_TEXT FOR ANALYSIS:_
--------------------------------------------------

Sequester cuts will hurt Lake St. Clair, Clinton River

Jul 2, 2013 Issues: Environment

Continuing budget cuts forced by the federal sequester would hurt efforts to improve the quality of Michigan’s lake and rivers, environmental advocates and government officials warned Tuesday.

Standing on the Moravian Road bridge over the Clinton River in Clinton Township, officials said programs funded by the Michigan Revolving Fund and the Great Lakes Restoration Initiative would suffer if Congress doesn’t halt the across-the-board spending cuts.

“Now we’re threatened with a budget in Washington that would double those cuts,” said U.S. Rep. Sander Levin, a Royal Oak Democrat who represents most of Macomb County.

Officials said if millions of dollars in cuts are continued, funding for future public works projects and other initiatives would be jeopardized and hurt water quality across the state, affecting all residents and visitors.

“Clean water should never be politicized. It is (an issue) everyone can get behind,” said Eric Keller, campaign organizer at Clean Water Action.

--------------------------------------------------

(Dataset excerpts)
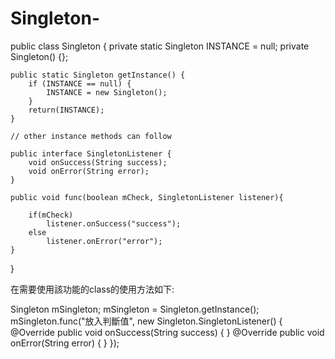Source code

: # Singleton-

public class Singleton  {
    private static Singleton INSTANCE = null;
    private Singleton() {};
 
    public static Singleton getInstance() {
        if (INSTANCE == null) {
            INSTANCE = new Singleton();
        }
        return(INSTANCE);
    }
     
    // other instance methods can follow 
    
    public interface SingletonListener {
        void onSuccess(String success);
        void onError(String error);
    }
    
    public void func(boolean mCheck, SingletonListener listener){
          
        if(mCheck)
            listener.onSuccess("success");
        else
            listener.onError("error");
    }
}

在需要使用該功能的class的使用方法如下:

Singleton mSingleton;
mSingleton = Singleton.getInstance();
mSingleton.func("放入判斷值", new Singleton.SingletonListener() {
    @Override
    public void onSuccess(String success) {
    }
    @Override
    public void onError(String error) {
    }
});
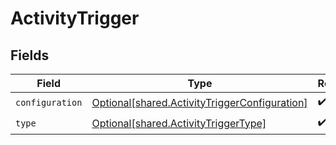 # ActivityTrigger


## Fields

| Field                                                                                                    | Type                                                                                                     | Required                                                                                                 | Description                                                                                              |
| -------------------------------------------------------------------------------------------------------- | -------------------------------------------------------------------------------------------------------- | -------------------------------------------------------------------------------------------------------- | -------------------------------------------------------------------------------------------------------- |
| `configuration`                                                                                          | [Optional[shared.ActivityTriggerConfiguration]](undefined/models/shared/activitytriggerconfiguration.md) | :heavy_check_mark:                                                                                       | N/A                                                                                                      |
| `type`                                                                                                   | [Optional[shared.ActivityTriggerType]](undefined/models/shared/activitytriggertype.md)                   | :heavy_check_mark:                                                                                       | N/A                                                                                                      |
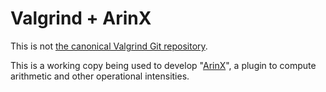 # Valgrind + ArinX

This is not [the canonical Valgrind Git
repository](https://sourceware.org/git/valgrind.git).

This is a working copy being used to develop
"[ArinX](https://github.com/EmmetCaulfield/valgrind/tree/master/arinx/)",
a plugin to compute arithmetic and other operational intensities.
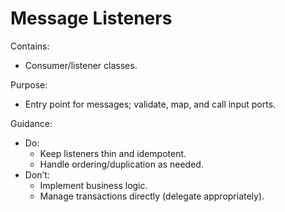 # Message Listeners

Contains:

- Consumer/listener classes.

Purpose:

- Entry point for messages; validate, map, and call input ports.

Guidance:

- Do:
    - Keep listeners thin and idempotent.
    - Handle ordering/duplication as needed.
- Don’t:
    - Implement business logic.
    - Manage transactions directly (delegate appropriately).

--------------------------------------------------

_CHECK YOUR UNDERSTANDING:_
- a) In the article on sequester cuts and the Clinton River, where were the officials standing when they spoke?
- b) Please write the next few paragraphs of the article on sequester cuts and the Clinton River, picking up after its final sentence.

_RESPONSES IN ORDER:_
- a) On the Moravian Road bridge over the Clinton River in Clinton Township.

- b)
Established in 1988, the Michigan Revolving Fund provides low-interest loans to help municipalities finance construction of water pollution control infrastructure, like sewers and upgrades to water treatment plants. Through October 2012, the program provided loans for 467 projects, totaling $3.9 billion.

Macomb County has borrowed more than $200 million from the fund to finance water and sewer projects, county Public Works Commissioner Anthony Marrocco said.

The federal government provides 80 percent of the money that goes into the revolving funds for Michigan and other states, although states choose which projects get funded. Under sequester, federal funding to the Michigan Revolving Fund dropped from $60.77 million in fiscal 2012, to $57.46 million in 2013. Other states along the Great Lakes also received a 5.5 percent cut.

Levin said House Republicans have called for an overall reduction of 14 percent to clean water revolving funds. That could mean an additional $8 million blow to Michigan.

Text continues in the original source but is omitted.